Metro county sheriffs
Washington County Sheriff William Hutton, Hennepin County Sheriff Rich Stanek and Anoka County Sheriff James Stuart speak at a Tuesday press conference.
Brandt Williams | MPR News

"Public safety should never be partisan; should never be political," Stanek said. "When we respond to a call, we don't ask about political views, or like I said earlier, which way those winds are blowing."

In total, there were 40 deputies from Minnesota at Standing Rock — 29 from Hennepin County, six from Anoka County and five from Washington County.

Stanek says members of the Minnesota contingency made up to 10 arrests at the protest site.

The sheriffs' authority to send deputies and intervene in the Standing Rock protest came from a 20-year-old federal agreement called the Emergency Management Assistance Compact, or EMAC, which allows states to get help from other states when local resources are overwhelmed by natural or man-made disasters.

Hennepin County sheriff's deputies have also been sent to help after Hurricane Katrina in 2005 and the Red River flooding in North Dakota in 2009, Stanek said.

North Dakota's governor declared a state of emergency because of the protests in August.
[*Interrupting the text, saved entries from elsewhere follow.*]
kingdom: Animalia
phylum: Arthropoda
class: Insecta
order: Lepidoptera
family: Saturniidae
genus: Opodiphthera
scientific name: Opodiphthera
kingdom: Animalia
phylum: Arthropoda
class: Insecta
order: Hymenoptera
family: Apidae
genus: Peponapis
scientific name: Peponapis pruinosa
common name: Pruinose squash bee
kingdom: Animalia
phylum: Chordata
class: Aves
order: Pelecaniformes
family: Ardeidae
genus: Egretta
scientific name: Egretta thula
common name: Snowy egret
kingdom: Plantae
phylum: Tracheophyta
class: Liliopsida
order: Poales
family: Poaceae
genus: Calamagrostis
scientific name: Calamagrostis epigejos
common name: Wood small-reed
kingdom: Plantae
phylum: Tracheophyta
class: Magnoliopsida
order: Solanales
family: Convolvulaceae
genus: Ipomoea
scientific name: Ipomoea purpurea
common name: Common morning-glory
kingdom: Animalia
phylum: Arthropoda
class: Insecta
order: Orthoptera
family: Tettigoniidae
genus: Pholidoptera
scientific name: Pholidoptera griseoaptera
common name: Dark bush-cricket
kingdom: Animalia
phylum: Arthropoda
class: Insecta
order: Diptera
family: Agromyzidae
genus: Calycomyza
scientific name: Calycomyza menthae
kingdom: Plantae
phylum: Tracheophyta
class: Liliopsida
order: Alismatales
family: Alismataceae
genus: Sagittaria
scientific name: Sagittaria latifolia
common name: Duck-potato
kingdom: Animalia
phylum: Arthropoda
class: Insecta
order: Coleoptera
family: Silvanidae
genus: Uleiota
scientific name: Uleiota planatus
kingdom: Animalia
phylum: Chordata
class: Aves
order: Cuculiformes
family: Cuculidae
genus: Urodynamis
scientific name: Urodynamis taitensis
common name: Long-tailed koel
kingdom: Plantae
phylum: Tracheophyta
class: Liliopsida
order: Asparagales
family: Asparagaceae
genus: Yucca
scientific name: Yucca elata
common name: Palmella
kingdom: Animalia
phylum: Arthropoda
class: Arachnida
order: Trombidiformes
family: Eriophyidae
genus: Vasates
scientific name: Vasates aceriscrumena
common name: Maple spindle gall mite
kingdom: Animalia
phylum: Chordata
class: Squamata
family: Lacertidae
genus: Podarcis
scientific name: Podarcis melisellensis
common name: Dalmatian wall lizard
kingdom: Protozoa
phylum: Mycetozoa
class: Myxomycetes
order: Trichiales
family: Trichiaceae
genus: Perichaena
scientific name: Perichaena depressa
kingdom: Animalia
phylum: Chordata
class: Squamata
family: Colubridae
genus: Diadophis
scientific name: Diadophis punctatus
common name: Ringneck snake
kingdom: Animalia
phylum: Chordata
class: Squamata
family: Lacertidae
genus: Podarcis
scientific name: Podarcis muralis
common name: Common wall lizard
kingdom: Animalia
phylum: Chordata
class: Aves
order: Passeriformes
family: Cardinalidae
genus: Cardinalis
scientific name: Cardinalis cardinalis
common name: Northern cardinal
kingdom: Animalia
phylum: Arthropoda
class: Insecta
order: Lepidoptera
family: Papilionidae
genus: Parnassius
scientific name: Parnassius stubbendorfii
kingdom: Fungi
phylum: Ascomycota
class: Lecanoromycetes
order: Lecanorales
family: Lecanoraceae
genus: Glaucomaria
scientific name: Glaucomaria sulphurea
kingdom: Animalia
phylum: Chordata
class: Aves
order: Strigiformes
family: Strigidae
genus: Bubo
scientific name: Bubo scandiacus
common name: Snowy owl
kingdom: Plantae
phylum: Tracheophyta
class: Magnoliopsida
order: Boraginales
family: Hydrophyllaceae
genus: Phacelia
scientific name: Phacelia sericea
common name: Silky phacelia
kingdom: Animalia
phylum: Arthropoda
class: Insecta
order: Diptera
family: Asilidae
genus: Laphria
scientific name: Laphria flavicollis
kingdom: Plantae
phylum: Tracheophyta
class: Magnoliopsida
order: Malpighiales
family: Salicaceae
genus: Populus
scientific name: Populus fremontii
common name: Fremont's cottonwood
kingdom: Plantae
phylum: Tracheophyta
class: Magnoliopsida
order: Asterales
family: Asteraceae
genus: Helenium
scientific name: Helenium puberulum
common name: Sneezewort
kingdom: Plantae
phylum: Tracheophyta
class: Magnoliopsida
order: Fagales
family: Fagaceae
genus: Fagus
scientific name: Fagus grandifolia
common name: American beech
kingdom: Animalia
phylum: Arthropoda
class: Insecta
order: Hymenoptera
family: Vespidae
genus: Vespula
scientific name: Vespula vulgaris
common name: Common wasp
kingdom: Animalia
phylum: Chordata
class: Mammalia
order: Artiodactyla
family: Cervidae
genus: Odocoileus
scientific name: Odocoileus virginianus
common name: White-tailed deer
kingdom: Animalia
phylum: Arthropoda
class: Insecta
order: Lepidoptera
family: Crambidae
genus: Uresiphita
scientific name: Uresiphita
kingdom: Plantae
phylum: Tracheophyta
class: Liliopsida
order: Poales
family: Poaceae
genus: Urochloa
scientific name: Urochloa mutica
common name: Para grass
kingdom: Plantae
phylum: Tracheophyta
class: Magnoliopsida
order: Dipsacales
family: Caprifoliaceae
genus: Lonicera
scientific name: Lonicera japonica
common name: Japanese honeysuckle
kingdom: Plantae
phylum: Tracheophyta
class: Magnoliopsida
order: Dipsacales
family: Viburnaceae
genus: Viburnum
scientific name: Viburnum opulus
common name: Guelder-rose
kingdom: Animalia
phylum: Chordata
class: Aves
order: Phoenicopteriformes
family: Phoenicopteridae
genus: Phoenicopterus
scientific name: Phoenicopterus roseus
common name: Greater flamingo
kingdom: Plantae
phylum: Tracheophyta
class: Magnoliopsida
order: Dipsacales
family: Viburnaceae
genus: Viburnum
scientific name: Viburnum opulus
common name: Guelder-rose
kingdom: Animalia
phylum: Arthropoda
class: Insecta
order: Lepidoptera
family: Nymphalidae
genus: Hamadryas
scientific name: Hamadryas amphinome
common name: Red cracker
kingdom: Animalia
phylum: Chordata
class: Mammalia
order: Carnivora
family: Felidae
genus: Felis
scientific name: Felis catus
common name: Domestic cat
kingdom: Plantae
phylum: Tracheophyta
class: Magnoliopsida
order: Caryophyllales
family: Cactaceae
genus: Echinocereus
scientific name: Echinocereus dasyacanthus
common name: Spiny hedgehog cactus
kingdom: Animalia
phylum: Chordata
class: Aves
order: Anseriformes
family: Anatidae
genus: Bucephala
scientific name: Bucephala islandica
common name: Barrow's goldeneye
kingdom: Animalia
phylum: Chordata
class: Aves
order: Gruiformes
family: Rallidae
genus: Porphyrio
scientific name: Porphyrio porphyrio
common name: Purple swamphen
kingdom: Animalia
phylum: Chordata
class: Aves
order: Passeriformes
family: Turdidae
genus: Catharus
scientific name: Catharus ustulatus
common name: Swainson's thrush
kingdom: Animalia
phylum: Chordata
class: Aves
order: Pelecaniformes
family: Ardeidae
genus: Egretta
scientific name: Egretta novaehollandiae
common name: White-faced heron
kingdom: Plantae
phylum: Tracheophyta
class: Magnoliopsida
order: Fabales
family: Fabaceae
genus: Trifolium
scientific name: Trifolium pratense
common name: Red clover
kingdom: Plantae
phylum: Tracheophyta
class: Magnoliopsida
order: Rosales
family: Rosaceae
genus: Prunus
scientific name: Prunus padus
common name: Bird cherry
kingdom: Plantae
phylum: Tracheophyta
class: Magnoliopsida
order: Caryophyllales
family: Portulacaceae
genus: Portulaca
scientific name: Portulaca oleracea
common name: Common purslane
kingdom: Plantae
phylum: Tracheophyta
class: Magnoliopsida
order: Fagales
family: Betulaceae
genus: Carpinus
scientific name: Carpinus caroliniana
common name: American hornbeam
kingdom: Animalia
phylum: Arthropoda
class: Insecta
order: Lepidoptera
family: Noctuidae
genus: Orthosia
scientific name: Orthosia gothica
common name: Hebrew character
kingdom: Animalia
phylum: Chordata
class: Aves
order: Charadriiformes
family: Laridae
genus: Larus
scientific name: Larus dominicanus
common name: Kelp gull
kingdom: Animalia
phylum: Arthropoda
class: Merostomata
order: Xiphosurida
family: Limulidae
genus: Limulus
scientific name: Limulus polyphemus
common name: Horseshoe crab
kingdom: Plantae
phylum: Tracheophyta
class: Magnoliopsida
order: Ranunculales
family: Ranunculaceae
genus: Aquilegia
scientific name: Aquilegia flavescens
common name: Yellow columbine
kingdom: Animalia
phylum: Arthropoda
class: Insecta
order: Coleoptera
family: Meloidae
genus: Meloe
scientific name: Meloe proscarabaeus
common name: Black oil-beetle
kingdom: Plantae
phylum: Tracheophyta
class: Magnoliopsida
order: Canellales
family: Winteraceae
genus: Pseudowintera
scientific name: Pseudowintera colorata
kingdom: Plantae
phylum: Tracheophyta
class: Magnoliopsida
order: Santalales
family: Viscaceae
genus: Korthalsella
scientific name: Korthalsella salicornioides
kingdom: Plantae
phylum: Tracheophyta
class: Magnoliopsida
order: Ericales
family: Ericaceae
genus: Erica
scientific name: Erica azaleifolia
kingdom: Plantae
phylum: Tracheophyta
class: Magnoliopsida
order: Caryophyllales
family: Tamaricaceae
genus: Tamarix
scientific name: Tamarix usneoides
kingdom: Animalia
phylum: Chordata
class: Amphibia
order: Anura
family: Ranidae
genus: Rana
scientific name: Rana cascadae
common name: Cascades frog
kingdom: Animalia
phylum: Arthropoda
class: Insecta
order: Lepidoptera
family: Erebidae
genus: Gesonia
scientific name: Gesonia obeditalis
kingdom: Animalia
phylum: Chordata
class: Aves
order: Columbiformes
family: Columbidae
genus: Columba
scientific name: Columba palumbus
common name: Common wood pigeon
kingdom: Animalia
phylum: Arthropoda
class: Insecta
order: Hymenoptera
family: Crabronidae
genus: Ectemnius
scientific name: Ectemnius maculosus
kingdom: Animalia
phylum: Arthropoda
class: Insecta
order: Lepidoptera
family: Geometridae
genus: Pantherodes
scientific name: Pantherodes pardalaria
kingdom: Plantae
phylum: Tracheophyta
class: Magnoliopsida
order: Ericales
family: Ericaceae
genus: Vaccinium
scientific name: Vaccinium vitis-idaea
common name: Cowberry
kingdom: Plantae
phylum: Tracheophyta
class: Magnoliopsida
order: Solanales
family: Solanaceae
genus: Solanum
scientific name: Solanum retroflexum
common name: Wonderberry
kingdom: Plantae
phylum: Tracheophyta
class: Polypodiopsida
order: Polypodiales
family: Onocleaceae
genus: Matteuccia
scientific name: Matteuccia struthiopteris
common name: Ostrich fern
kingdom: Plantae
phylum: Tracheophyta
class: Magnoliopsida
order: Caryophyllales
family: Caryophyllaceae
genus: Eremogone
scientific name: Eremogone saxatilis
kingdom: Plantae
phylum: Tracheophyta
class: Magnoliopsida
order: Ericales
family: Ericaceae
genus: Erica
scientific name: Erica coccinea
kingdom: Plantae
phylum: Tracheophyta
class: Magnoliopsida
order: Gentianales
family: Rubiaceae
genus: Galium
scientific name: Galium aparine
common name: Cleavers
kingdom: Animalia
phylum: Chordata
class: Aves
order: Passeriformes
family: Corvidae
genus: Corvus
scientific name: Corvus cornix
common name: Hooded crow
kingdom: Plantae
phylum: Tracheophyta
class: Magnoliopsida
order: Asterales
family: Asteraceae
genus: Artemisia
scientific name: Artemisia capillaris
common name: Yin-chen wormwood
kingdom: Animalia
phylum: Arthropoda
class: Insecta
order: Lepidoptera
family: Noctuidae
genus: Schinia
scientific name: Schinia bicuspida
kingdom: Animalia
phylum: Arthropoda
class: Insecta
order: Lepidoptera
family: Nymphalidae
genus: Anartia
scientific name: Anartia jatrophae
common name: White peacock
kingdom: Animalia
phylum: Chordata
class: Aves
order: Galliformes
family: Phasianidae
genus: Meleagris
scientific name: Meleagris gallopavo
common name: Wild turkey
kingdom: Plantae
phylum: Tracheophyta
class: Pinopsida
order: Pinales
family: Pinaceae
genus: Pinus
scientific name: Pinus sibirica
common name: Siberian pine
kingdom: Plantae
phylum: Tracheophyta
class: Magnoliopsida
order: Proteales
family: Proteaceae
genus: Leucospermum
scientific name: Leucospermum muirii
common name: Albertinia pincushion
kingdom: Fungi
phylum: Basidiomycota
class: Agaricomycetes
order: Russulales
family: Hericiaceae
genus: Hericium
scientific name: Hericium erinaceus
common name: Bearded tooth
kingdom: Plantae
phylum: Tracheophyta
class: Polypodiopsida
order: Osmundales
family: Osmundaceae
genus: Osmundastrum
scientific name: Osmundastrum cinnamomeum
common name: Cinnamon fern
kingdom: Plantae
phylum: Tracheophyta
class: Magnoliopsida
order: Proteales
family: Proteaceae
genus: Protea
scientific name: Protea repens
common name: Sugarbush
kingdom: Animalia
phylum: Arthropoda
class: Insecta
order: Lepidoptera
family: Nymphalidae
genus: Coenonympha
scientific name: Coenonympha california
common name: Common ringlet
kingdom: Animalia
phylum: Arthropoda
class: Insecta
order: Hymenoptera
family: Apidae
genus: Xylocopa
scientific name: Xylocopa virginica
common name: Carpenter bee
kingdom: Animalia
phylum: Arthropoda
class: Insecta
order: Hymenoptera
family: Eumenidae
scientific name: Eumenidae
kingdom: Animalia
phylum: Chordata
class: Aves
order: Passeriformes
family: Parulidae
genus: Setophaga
Last week, more than 200 people protested outside Stanek's office decrying his decision to send the deputies.

Some state lawmakers also said it was inappropriate for Stanek to send staff and equipment to the protest.

Rep. Peggy Flanagan, DFL-St. Louis Park, said she felt like this was harmful to relations between the sheriff's office and the Native community.

Stanek on Tuesday addressed those concerns, saying he has reached out to Native American leaders. The sheriff also said he believes some concerns about the deputies' involvement were amplified by media and social media.

Costs for the Minnesota counties' assistance is unclear at this point, but North Dakota officials said the state would pay for associated costs.